The appeal challenged the constitutionality of the DMCA, claiming that it restricts free speech, and called for a narrow construction of its terms.  They also claimed that "is rooted in and required by both the Copyright Clause and the First Amendment," and that the DMCA restricts this.  However, the appeals court found no reasoning for these claims, and upheld an earlier injunction by a lower court requiring the removal of the "DeCSS" program and any links to it.

This case is extremely important because it establishes that arguments regarding fair use and free speech are almost no match for the terms of the DMCA.  Were it not for the DMCA, I think it would definitely be easy to argue for my video project as a fair use; however, cases like this clearly state that this is no defense.  The court states that there is no constitutional requirement for a fair use standard, and that such claims cannot supersede violations of anticircumvention laws.

Electronic Frontier Foundation. EFF: Unintended Consequences: Seven Years Under the DMCA. Electronic Frontier Foundation. 28 November 2006. .

This article tracks the continued influence of the Digital Millenium Copyright Act, specifically the "anti-circumvention" provisions of Section 1201, throughout its first seven years in effect. The Electronic Frontier Foundation argues that the DMCA has not been used as a method of blocking piracy and devices used to perpetrate it, as Congress intended it; instead, the DMCA has become a tool for big businesses to eliminate potential competition and a blockage to fair use, creativity and technological innovations. Because the DMCA "chills free expression and scientific research... jeopardizes fair use... impedes competition and innovation... [and] interferes with computer intrusion laws", the EFF argues that circumvention must be permissible. The article also contains an exhaustive list of court cases in which the DMCA has been a key factor.

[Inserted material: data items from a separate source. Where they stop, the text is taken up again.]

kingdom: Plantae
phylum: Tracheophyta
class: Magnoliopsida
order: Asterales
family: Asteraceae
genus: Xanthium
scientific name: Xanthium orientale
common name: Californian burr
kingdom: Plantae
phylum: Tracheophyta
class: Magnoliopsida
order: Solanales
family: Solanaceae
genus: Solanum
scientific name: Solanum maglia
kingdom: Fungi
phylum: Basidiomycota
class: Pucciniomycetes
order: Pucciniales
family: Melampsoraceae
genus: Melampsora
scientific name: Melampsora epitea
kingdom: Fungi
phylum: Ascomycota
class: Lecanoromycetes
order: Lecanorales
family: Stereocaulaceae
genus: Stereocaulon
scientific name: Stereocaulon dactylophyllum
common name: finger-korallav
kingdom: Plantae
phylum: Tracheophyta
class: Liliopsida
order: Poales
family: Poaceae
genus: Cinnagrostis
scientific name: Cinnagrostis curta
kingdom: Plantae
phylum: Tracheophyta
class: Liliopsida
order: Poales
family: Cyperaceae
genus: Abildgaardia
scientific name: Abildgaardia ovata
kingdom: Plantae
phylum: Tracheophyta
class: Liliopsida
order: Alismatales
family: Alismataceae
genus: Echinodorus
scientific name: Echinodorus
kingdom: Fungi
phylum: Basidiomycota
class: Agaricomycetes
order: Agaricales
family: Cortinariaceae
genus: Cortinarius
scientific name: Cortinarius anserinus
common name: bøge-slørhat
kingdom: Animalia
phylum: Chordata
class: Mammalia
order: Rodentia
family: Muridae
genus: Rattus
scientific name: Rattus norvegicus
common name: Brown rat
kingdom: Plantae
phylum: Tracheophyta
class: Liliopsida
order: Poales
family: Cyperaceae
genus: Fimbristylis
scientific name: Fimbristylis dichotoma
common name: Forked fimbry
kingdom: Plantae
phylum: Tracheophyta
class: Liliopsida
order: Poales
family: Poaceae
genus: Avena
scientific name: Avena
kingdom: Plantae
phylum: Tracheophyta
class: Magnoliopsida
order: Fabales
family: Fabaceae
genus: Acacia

Full knowledge of the restrictions of the DMCA and a general sense of the ways in which legislation has surrounded it is absolutely vital for the creation of my project; the essential goal of my project is to make a challenge to the DMCA and the restrictions that it has placed on artists, specifically in terms of digital video.

Electronic Frontier Foundation. EFF: Digital Video Restrictions. Electronic Frontier Foundation. 22 November 2006. <http://www.eff.org/IP/digitalvideo/>.

 

As could be expected from an article written by the Electronic Frontier Foundation, this article was firmly opposed to DRM and DMCA restrictions. It gives a general overview of the ways in which digital video technologies are encrytped, and accuses Hollywood of using "scrambling, down-rezzing, and a host of other restrictions" for purposes that have nothing to do with their originally stated intent, the prevention of piracy. Most of the article is occupied by a listing of the ways in which DRM is used on a different digital video technologies, from DVDs to cable TV; each of these descriptions also lists "Why It's Bad" and the ways in which the EFF is planning to fight the restrictions. At the bottom of the web page, there is even a listing of ways in which Hollywood is attempting to expand restrictions on video technologies, from to filling in the "analog hole" to blocking the creation of unrestricted video outputs; each of these newer techniques also has a listing of the ways that the EFF is fighting against it.

This sort of information will definitely be very important to my project, as the project itself relys on avoiding DRM to use clips from DVDs. Although it is, at the moment, rather easy (albeit illegal) for anyone with certain technical knowledge to bypass the CSS encryption on a DVD, expanding control over these technologies (as Hollywood seeks to do) could definitely make it nearly impossible in the future. This could have many consequences for the creation of appropriation art pieces; I think it would be interesting to judge how a project such as the one that I am working could be created if Hollywood does get its way.